The company uses what it calls "SensorBase," a massive threat-monitoring network overseen by 500 workers in its Cisco Security Intelligence Operations center. The center collects data from 7,000 devices and hundreds of millions of client computers, providing snapshots of activity at different times and locations that can indicate if a large attack is going on, said Ambika Gadre, director of product marketing in the security technology business unit at Cisco, during a briefing on Monday.

The company also is announcing Cisco SAFE, a security reference architecture organizations can use as a guideline for deploying security solutions, and Cisco Information Technology Governance, Risk Management and Compliance consulting services.

In addition, Cisco is introducing the Cisco WebEx Collaboration Cloud for software-as-a-service, a network to provide high performance and security for conferencing, instant messaging and other enterprise work group activities. Also new is the Cisco WebEx Node for ASR 1000 Series, which allows the edge router to act as a point of presence in a corporate network for online meetings.
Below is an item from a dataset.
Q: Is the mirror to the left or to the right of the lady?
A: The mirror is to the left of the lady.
As confusing as it may be to keep the separate announcements straight, one analyst said Cisco's overall security strategy is a good one.

"There's been a rejuvenation of security at Cisco. They've had a hard time dealing with big picture things," said Peter Christy, principal of the Internet Research Group. "Their long-term vision is that security migrates with you" through the cloud.

Patrick Peterson, a security researcher at Cisco, described some of the threats facing corporations, including cybercriminals based in Russia and the Ukraine.

"They are the Bill Gates of cybercrime," because they are tech savvy and have an innovative entrepreneurial sense, he said.